• _THE DATA_:
BEGIN

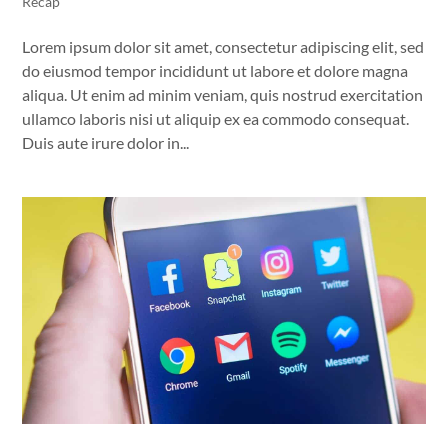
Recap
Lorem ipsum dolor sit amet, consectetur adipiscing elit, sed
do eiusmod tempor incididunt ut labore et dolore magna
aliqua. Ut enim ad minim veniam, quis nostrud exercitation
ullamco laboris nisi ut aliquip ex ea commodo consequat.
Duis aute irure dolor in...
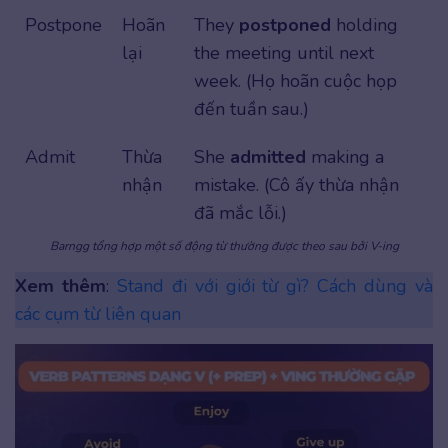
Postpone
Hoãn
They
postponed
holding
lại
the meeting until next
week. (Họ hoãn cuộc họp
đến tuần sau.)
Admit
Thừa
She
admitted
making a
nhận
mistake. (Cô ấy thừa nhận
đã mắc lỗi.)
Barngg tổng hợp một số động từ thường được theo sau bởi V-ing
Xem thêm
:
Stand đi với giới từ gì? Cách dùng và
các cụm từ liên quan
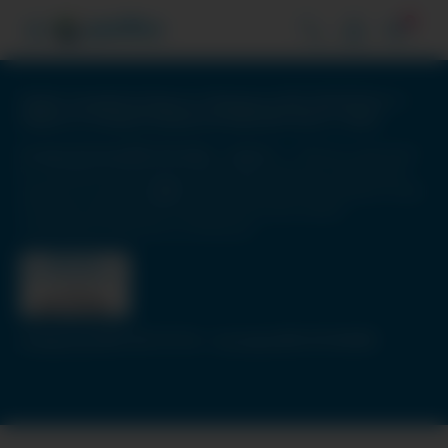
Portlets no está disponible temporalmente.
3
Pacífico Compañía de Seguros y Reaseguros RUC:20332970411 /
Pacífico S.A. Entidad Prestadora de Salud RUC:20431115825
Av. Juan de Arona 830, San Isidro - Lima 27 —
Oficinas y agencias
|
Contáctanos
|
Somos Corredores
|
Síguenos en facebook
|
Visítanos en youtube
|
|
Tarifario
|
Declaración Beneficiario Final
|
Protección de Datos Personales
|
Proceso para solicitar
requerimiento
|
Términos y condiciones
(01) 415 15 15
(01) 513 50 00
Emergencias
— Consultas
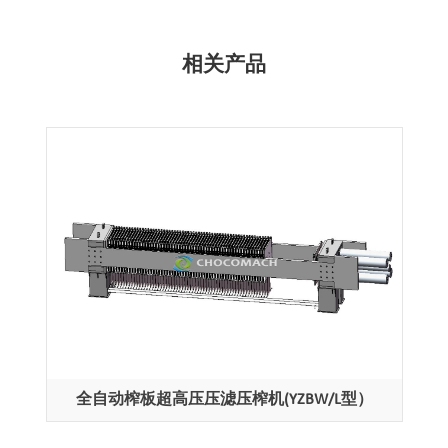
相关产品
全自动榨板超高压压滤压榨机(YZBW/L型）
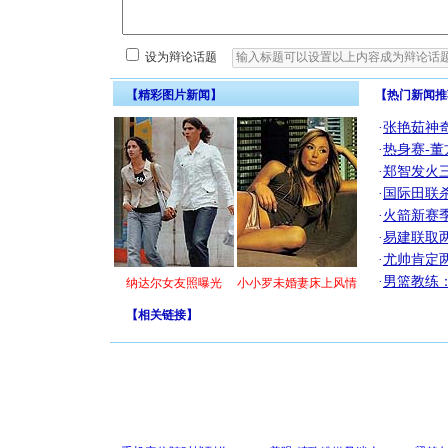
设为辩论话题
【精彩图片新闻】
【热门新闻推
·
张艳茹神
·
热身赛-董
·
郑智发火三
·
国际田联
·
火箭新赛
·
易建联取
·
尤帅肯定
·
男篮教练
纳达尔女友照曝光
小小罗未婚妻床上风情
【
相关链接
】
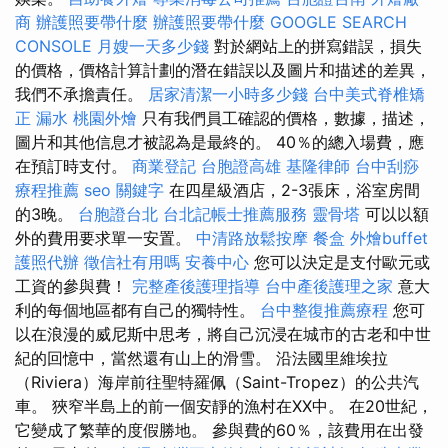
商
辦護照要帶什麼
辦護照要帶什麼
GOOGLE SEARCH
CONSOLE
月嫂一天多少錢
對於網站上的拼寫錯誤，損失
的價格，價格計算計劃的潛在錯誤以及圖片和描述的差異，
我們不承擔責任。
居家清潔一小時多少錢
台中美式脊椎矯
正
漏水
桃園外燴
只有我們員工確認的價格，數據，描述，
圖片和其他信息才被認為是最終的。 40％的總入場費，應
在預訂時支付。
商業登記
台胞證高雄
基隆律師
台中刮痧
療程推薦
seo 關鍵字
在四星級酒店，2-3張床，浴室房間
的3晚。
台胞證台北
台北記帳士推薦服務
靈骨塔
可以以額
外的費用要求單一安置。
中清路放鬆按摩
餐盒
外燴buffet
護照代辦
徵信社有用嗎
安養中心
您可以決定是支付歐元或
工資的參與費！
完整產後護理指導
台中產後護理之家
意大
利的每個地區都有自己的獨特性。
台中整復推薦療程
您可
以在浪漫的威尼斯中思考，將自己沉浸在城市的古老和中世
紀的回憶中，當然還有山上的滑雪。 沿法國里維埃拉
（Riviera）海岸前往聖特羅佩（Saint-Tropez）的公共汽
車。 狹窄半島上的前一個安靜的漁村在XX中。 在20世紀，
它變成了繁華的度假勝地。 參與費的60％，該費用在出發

END
BEGIN

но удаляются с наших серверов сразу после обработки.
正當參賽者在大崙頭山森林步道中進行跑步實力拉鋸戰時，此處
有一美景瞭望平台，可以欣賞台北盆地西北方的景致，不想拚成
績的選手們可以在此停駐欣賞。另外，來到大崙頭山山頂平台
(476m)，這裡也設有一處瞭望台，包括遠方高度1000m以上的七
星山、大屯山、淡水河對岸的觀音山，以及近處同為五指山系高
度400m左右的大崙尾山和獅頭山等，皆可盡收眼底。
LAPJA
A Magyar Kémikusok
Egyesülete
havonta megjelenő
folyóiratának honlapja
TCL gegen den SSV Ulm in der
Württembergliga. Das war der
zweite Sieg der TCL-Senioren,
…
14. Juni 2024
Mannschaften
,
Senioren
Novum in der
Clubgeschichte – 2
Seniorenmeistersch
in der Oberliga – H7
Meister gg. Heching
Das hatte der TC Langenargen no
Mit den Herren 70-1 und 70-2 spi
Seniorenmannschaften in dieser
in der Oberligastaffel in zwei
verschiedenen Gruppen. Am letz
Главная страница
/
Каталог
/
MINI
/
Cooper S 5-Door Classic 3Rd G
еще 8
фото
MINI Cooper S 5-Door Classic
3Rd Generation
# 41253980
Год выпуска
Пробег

END

• _PROBLEM DETAILS_: Using the listing above, work out how many lines include the word "Cooper", and report that number alone.

• _EXPECTED OUTPUT_: 2